### Assignment
Copy out the passage in the news report on Idaho's sports law starting with "The United States District" and going on through "Child Sex Changes)", switching "track" to "swimming".

A federal appeals court upheld a block Thursday on Idaho’s Fairness in Women’s Sports Act which bans biological men from competing in women’s student athletics.
The United States District Court for the District of Idaho had previously blocked the Idaho Women’s Fairness in Sport Act from being enforced after the ACLU sued on behalf of a biological male who wanted to compete in women’s track, claiming that the law violated the equal protection clause of the Fourteenth Amendment, and after the district court agreed, the state of Idaho and Republican Idaho Gov. Brad Little appealed that decision, according to the opinion of the court. The United States Court of Appeals for the Ninth Circuit upheld the block and denied the appeal, saying that it is likely that the plaintiffs would succeed with their claim that the act violated the equal protection clause. (RELATED: Red State House Legislators Vote To Override Dem Governor’s Veto Of Bill Banning Child Sex Changes)
“The panel held that the district court did not abuse its discretion when it found, on the record before it, that plaintiffs were likely to succeed on the merits of their claim that the Act violates the Equal Protection Clause of the Fourteenth Amendment,” the opinion reads.
Similar laws have been enacted in other Republican states. Indiana banned biological men from competing in women’s sports in public schools in May 2022. Florida did so in June 2021; meanwhile, Kansas banned biological men from women’s sports in public schools in March 2023.
“Because the Act subjects only women and girls who wish to participate in public school athletic competitions to an intrusive sex verification process and categorically bans transgender women and girls at all levels, regardless of whether they have gone through puberty or hormone therapy from competing on female, women, or girls teams, and because the State of Idaho failed to adduce any evidence demonstrating that the Act is substantially related to its asserted interests in sex equality and opportunity for women athletes, the panel held that plaintiffs were likely to succeed on the merits of their equal protection claim,” the opinion reads.
Little and the ACLU did not immediately respond to the Daily Caller News Foundation’s request for comment.

### Extracted data
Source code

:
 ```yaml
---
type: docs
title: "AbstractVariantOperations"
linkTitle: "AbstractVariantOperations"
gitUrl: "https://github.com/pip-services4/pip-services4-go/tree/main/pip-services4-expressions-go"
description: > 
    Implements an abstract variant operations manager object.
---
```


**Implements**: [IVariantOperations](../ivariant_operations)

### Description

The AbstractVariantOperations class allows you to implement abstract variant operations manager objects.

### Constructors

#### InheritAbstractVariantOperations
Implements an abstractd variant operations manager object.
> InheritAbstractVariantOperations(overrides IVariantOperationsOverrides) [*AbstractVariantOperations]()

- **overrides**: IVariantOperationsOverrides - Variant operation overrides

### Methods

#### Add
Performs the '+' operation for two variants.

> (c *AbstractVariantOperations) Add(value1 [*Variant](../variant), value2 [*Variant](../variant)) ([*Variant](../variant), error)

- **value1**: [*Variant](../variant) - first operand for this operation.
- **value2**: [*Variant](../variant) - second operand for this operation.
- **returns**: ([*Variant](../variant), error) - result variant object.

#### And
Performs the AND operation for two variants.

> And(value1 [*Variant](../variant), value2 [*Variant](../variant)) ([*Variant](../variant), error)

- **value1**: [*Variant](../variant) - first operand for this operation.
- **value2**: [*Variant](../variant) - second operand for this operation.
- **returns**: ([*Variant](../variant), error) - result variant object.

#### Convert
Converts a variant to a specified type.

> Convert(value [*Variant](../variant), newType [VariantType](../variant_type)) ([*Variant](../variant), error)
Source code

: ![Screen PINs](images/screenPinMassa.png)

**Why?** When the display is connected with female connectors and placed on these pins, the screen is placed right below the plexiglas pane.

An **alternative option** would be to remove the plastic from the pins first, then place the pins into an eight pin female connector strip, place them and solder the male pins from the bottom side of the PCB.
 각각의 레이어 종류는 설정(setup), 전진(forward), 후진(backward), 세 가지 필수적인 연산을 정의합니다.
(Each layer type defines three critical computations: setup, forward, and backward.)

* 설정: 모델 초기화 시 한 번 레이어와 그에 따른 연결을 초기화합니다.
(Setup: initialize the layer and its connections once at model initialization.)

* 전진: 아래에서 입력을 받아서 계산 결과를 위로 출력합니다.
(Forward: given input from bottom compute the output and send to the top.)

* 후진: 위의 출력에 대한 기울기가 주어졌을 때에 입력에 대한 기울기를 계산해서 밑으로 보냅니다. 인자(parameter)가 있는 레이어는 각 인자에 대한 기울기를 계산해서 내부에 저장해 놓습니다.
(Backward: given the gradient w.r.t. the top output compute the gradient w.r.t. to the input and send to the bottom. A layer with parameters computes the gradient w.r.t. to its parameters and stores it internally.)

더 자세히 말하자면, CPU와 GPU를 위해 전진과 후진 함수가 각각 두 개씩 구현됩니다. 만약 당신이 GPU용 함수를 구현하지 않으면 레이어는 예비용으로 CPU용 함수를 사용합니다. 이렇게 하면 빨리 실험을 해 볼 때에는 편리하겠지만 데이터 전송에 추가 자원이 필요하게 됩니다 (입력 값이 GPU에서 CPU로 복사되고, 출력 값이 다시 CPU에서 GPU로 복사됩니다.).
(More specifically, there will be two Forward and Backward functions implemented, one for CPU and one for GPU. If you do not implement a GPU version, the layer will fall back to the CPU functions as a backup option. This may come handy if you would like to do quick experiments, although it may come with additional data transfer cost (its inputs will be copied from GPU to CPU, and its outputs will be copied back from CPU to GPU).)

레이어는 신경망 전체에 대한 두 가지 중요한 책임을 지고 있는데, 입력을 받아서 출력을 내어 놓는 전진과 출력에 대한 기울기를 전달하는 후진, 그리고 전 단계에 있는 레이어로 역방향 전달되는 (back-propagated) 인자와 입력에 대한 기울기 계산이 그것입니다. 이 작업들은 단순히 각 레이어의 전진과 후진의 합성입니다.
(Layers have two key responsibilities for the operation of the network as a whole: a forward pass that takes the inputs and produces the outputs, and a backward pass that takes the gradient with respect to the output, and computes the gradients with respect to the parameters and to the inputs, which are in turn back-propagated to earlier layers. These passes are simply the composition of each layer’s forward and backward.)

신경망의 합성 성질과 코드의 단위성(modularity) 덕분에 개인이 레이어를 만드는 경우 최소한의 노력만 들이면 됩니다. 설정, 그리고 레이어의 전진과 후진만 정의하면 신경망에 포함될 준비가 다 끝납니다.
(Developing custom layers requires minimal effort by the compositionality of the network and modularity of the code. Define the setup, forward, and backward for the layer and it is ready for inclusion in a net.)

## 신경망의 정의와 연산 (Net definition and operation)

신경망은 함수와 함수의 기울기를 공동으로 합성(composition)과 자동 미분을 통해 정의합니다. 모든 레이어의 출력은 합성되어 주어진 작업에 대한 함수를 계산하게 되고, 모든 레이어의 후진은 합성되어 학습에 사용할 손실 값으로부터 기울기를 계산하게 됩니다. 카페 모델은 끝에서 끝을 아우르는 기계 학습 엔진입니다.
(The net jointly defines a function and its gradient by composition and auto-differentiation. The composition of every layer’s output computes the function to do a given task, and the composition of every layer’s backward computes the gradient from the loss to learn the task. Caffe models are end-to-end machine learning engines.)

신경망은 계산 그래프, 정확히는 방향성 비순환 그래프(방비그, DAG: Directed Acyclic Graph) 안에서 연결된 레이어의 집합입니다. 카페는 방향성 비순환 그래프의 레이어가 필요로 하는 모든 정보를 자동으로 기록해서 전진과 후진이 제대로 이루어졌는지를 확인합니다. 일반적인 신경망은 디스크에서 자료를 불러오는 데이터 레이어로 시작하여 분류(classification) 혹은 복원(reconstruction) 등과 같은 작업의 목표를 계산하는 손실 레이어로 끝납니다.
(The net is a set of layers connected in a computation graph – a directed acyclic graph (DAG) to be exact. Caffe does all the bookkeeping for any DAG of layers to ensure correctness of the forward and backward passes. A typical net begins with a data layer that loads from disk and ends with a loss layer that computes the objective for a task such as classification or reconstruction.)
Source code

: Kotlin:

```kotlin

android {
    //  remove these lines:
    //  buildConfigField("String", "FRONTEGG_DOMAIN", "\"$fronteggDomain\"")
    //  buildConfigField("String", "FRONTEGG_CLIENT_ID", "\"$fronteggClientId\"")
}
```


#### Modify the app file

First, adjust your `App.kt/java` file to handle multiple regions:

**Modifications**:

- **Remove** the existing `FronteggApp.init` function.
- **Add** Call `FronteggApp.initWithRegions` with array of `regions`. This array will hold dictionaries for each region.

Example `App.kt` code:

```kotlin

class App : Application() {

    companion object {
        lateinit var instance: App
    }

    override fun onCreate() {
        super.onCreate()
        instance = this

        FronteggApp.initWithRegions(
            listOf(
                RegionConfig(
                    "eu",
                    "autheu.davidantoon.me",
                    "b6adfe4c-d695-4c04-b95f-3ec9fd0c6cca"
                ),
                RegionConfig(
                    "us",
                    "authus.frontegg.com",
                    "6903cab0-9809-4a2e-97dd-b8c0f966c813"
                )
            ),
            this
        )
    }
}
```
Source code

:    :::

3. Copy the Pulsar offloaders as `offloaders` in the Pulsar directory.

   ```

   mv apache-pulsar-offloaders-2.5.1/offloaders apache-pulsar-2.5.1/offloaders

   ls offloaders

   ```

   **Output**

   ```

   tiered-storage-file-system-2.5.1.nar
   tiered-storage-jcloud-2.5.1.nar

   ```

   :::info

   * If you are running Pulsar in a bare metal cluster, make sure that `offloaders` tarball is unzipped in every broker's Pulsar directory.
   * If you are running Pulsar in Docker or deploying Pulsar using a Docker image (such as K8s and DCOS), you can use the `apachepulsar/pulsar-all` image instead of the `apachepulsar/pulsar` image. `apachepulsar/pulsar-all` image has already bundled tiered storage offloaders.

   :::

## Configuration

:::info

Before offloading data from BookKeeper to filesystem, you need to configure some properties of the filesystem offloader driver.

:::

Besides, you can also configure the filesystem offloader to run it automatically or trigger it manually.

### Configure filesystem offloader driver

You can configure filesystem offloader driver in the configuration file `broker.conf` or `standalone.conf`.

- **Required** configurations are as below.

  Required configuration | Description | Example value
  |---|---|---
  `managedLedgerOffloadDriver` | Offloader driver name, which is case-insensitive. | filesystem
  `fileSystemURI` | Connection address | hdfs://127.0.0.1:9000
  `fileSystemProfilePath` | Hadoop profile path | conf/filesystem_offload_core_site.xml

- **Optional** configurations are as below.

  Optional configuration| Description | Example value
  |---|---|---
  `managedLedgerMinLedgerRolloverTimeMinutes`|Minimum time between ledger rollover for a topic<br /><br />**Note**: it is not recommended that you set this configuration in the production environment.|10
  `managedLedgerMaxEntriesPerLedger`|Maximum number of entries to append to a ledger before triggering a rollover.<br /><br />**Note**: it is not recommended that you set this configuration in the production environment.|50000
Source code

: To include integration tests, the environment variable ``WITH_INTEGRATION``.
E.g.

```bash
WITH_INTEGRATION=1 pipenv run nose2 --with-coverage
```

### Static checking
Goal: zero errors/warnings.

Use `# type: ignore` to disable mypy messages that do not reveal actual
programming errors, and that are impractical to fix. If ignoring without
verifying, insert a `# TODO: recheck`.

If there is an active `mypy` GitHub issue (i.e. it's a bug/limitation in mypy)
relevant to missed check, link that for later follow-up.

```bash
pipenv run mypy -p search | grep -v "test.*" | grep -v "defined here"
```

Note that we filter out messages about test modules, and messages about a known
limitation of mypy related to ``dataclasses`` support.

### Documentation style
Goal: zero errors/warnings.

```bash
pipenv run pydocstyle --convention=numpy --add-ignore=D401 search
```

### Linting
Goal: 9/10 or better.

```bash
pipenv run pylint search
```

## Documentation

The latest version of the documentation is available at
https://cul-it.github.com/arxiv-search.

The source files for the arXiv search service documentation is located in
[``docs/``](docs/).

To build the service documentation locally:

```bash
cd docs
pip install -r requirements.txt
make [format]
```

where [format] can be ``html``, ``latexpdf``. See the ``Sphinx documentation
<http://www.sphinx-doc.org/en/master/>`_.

### Solution to this problem
The United States District Court for the District of Idaho had previously blocked the Idaho Women’s Fairness in Sport Act from being enforced after the ACLU sued on behalf of a biological male who wanted to compete in women’s swimming, claiming that the law violated the equal protection clause of the Fourteenth Amendment, and after the district court agreed, the state of Idaho and Republican Idaho Gov. Brad Little appealed that decision, according to the opinion of the court. The United States Court of Appeals for the Ninth Circuit upheld the block and denied the appeal, saying that it is likely that the plaintiffs would succeed with their claim that the act violated the equal protection clause. (RELATED: Red State House Legislators Vote To Override Dem Governor’s Veto Of Bill Banning Child Sex Changes)